Kerr never really did anything smart as a player, nor did he say anything particularly intelligent as an announcer. He's looking like a good coach though, but it's hard to say how much of that is due to players- it'll be interesting to see his adjustments in the playoffs

Their are plenty of sub par players turn great coaches, JVG and SVG didn't even play in the NBA, but they were assistants for a good period of time. Kerr has been analyzing games for quite some time, he's also has front office experience. What exactly does Fisher have on his resume, he's certainly not a HOF player even he played 3 more yrs.


He was put here to run the triangle with a bunch of non triangle players, whats so obvious is that he doesn't have the experience or the creativity to do anything else, so thats why he looks like a damn puppet, and hasn't made any note worthy adjustments this entire season.

With todays players, the current direction of the NBA, and a in experience coach,I just don't think you can put together a sqaud thats going to grasp this system and run with it. We may get 10 or 15 more wins with better talent, but it's seems so far fetch to put together the exact type of role players needed.

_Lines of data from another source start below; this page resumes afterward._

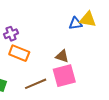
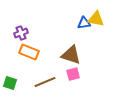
brown triangle: (62, 56) -> (71, 55), size x1.5
pink square: (64, 76) -> (73, 74), size x0.6

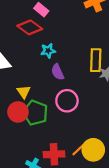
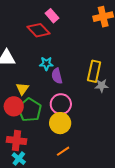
cyan star: (48, 51) -> (46, 64), moved
yellow circle: (93, 150) -> (60, 123), moved
red cross: (54, 154) -> (16, 140), moved

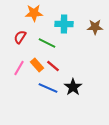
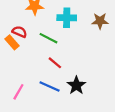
red semicircle: (20, 37) -> (19, 32), turned 80
orange rectangle: (37, 65) -> (12, 42), moved
pink line: (19, 68) -> (18, 92), moved

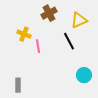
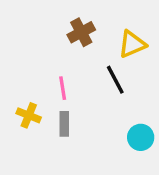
yellow cross: (24, 34) -> (29, 115), moved
gray rectangle: (18, 85) -> (64, 124), moved

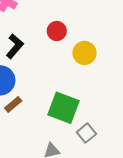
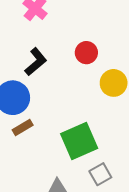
green square: (64, 108) -> (79, 141), turned 36

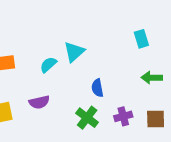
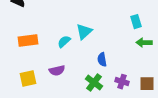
green arrow: (152, 78) -> (144, 43), moved
purple cross: (123, 116) -> (122, 82), turned 32

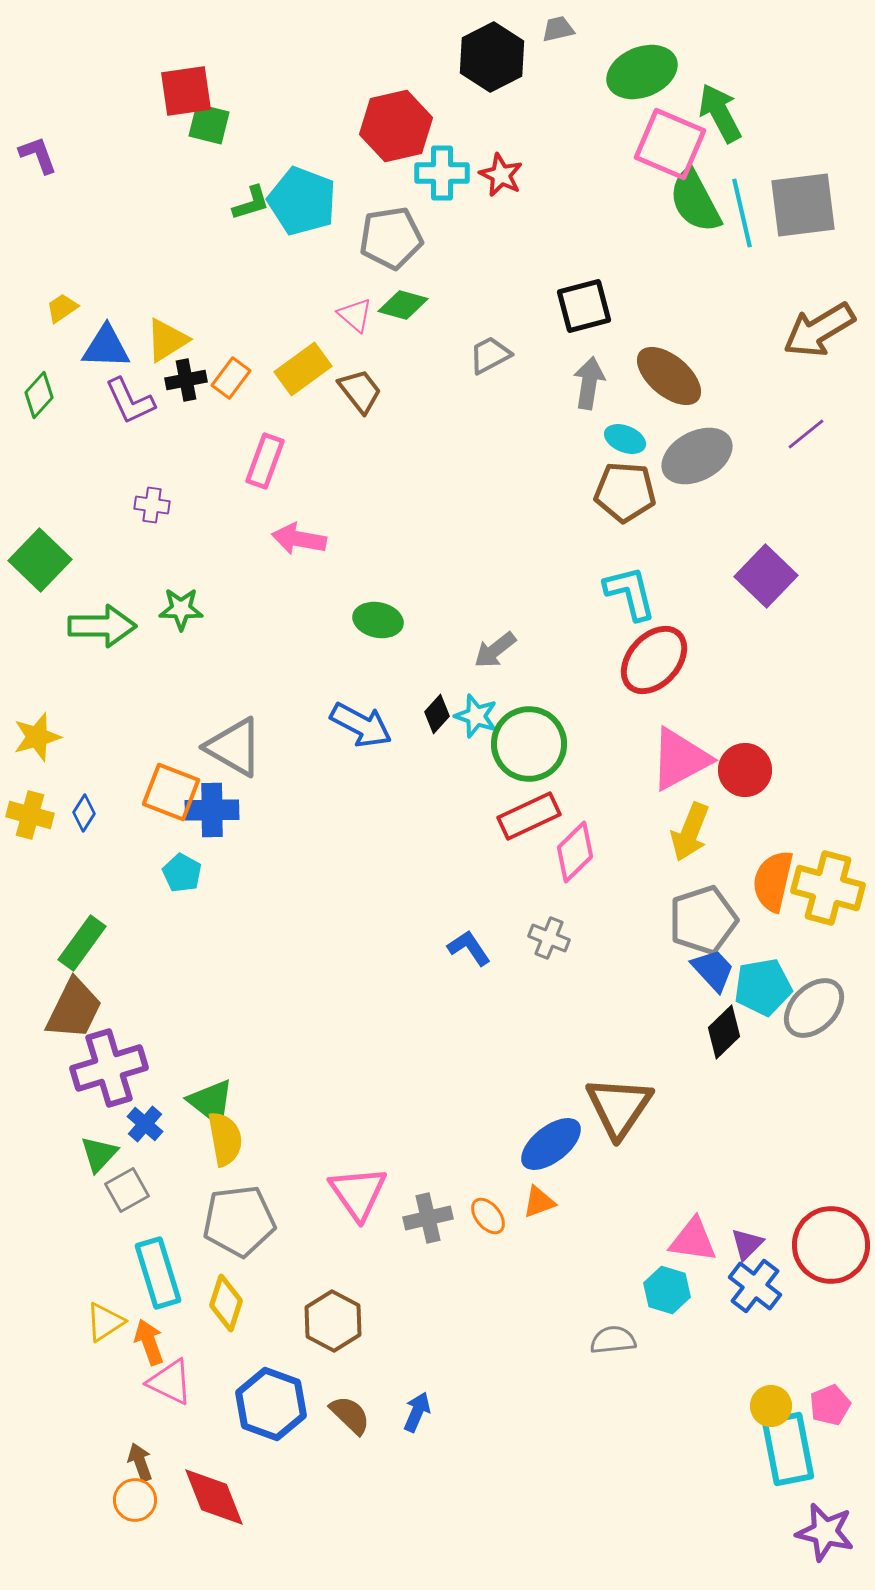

How many skill full big man are in the league like shaq, and pau, how many very good wing defenders like pip, MJ and kobe will be available (and they aren't that many to begin with) it's just crazy to think this triangle thing will have any success with today's players mind set. Your just going to keep getting frustrated and flipping the roster.

I say scrap the triangle, fire fisher and bring in a head coach with expereince and his own system or something close to the triangle.